An injured student is evacuated from a Peshawar school after an attack by the Taliban on Tuesday.

* Taliban say attack is revenge for major army operation

* Hundreds of students in school at time of raid

* Pakistani Prime Minister en route to Peshawar

* Indian leader condemns atrocity   

Reuters/Peshawar

At least 130 people, most of them children, were killed on Tuesday after Taliban gunmen broke into a school in the Pakistani city of Peshawar and opened fire, witnesses said, in the bloodiest massacre the country has seen for years.

More than eight hours after militants entered the school compound, the military declared the operation to flush them out over, and said that all nine insurgents had been killed.

The attack at a military-run high school attended by at least 500 students, many of them children of army personnel, struck at the heart of Pakistan's military establishment, an assault certain to enrage the country's powerful army.

The Taliban, waging war against Pakistan in order to topple the government and set up an Islamic state, immediately claimed responsibility for the attack.

"We selected the army's school for the attack because the government is targeting our families and females," said Taliban spokesman Muhammad Umar Khorasani. "We want them to feel the pain."

As night fell on Peshawar, a teeming, volatile city near the Afghan border, security forces finally wrapped up an operation that lasted more than eight hours and involved sometimes intense gun battles.

The Taliban said the gunmen had been equipped with suicide vests. Three explosions were heard inside the high school at the height of the massacre, raising fears of more casualties.

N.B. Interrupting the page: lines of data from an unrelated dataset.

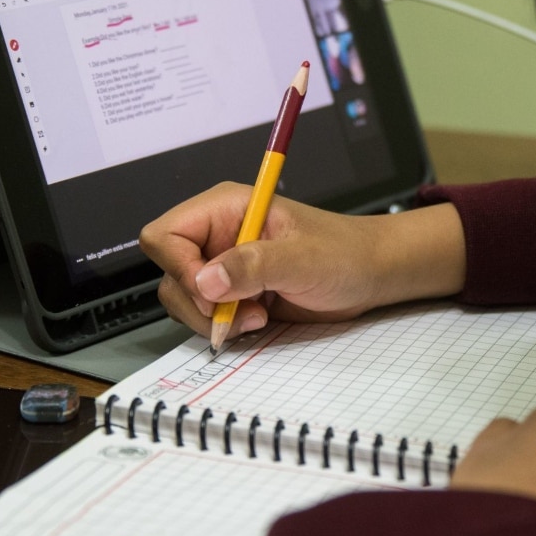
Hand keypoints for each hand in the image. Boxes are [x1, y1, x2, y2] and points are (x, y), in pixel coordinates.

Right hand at [139, 182, 465, 340]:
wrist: (370, 274)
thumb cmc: (344, 253)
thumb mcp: (303, 259)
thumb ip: (255, 265)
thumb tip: (207, 279)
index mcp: (226, 208)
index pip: (165, 235)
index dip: (179, 268)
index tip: (213, 293)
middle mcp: (217, 234)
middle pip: (168, 272)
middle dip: (198, 302)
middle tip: (240, 311)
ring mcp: (222, 265)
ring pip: (182, 298)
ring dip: (213, 318)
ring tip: (256, 315)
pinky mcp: (232, 292)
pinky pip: (203, 315)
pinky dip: (223, 326)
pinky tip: (257, 319)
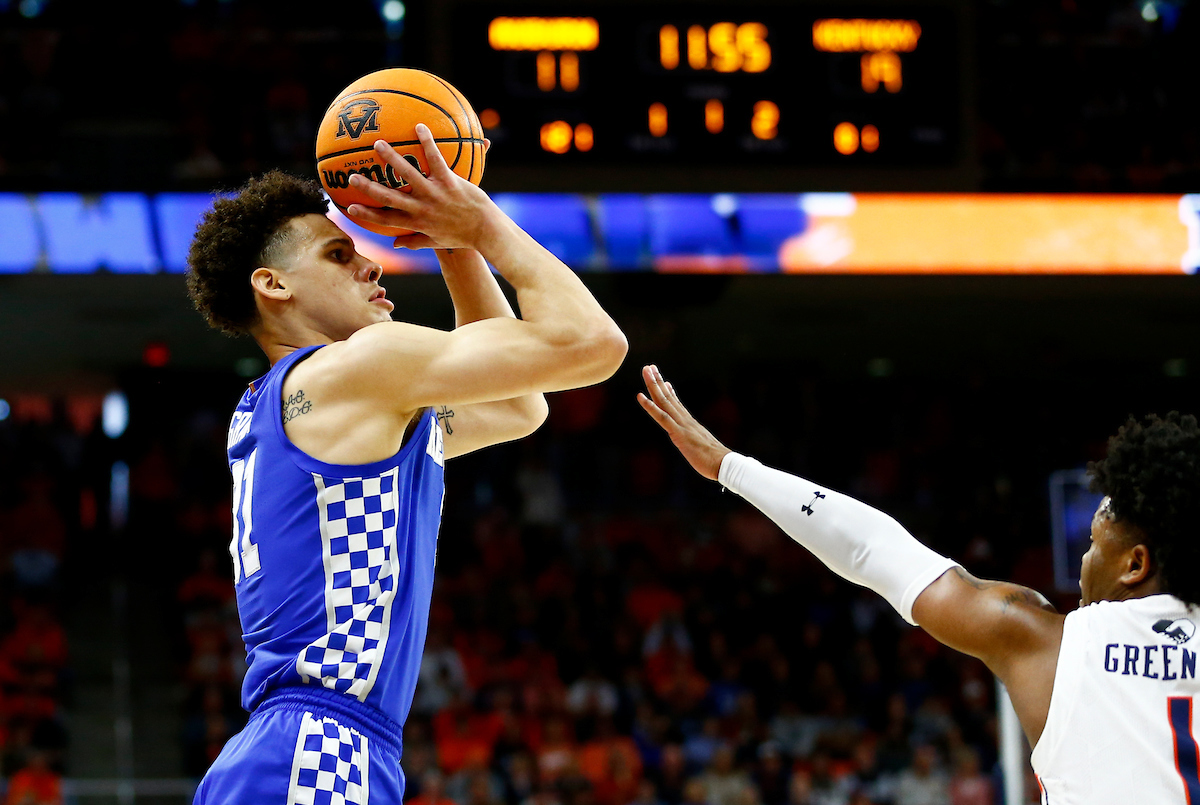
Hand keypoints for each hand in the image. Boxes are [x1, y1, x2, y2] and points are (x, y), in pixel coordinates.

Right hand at [346, 124, 501, 250]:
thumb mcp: (436, 242)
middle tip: (352, 176)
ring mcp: (435, 194)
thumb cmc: (462, 236)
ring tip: (378, 144)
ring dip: (392, 159)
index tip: (349, 207)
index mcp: (417, 223)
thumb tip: (394, 244)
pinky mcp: (450, 181)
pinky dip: (428, 142)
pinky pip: (436, 159)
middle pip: (390, 198)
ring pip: (409, 174)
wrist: (486, 230)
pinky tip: (419, 126)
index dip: (367, 215)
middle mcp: (422, 209)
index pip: (386, 220)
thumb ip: (415, 241)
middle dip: (369, 188)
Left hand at [637, 364, 730, 480]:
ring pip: (664, 401)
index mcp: (689, 423)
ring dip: (653, 385)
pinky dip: (649, 406)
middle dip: (658, 381)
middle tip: (649, 367)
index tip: (663, 380)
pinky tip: (640, 396)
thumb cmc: (714, 460)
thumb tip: (697, 443)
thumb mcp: (702, 447)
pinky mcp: (678, 433)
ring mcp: (681, 424)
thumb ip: (696, 442)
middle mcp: (685, 420)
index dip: (668, 391)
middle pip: (668, 397)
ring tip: (646, 370)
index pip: (676, 404)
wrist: (723, 463)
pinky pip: (661, 417)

Outside, as helicopters rumbled overhead, police struggled to hold back distraught parents who were trying to break past a security cordon and get into the school.

Officials said 122 people were wounded. A local hospital said the dead and injured were aged 10 to 20.

According to early witness accounts, a group of militants burst into the school as students attended classes and lectures, shooting indiscriminately at both pupils and teachers.

The gunmen, who several students said communicated with each other in a foreign language, managed to slip past the school's tight security because they were wearing Pakistani military uniforms, local media reported.

Pakistanis, used to almost daily militant attacks, were shocked by the scale of the massacre and the loss of so many young lives.

It recalled the 2004 siege of a school in Russia's Beslan by Chechen militants which ended in the death of more than 330 people, half of them children.

SPIRAL OF VIOLENCE

The Pakistani Taliban have vowed to step up attacks in response to a major army operation against the insurgents in the tribal areas.

But despite the crackdown this year, the military has long been accused of being too lenient towards Islamist militants who critics say are used to carry out the army's bidding in places like Kashmir and Afghanistan.

So far the Taliban have targeted mainly security forces, military bases and airports, but attacks on civilian targets with no logistical significance are relatively rare.

In September, 2013, however, dozens of people, including many children, were killed in an attack on a church, also in Peshawar.

The assault on a school where officers' children studied could push the armed forces into a more drastic response, analysts said.

In Peshawar, hospitals overflowed with hundreds of wounded children, teenagers and adults.

"Classes 8-10 were in a special seminar on first aid in the main hall when students heard gunshots and then countless men burst in and opened fire," said Shahrukh Khan, in his mid-teens, who was shot in both legs.

"Teachers and the principal were also there. The men who burst in were speaking and shouting in an incomprehensible language. Sounded like Arabic or Farsi."

Another student told Pakistan's Dunya Television: "The attackers had long beards, wore shalwar kameez (traditional baggy clothes) and spoke Arabic."

Prime Minister Nawaz Sharif condemned the attack.

"I can't stay back in Islamabad. This is a national tragedy unleashed by savages. These were my kids," he said in a statement.

"This is my loss. This is the nation's loss. I am leaving for Peshawar now and I will supervise this operation myself."

In India, Pakistan's long-term rival, Prime Minister Narendra Modi echoed Sharif's sentiments.

"It is a senseless act of unspeakable brutality that has claimed lives of the most innocent of human beings - young children in their school."

Pakistani teenager Malala Yousafzai, joint winner of this year's Nobel peace prize for her education campaign work, said she was devastated by the news.

"I am heartbroken by this senseless and cold-blooded act of terror in Peshawar that is unfolding before us," Malala, who now lives in central England, said in a statement.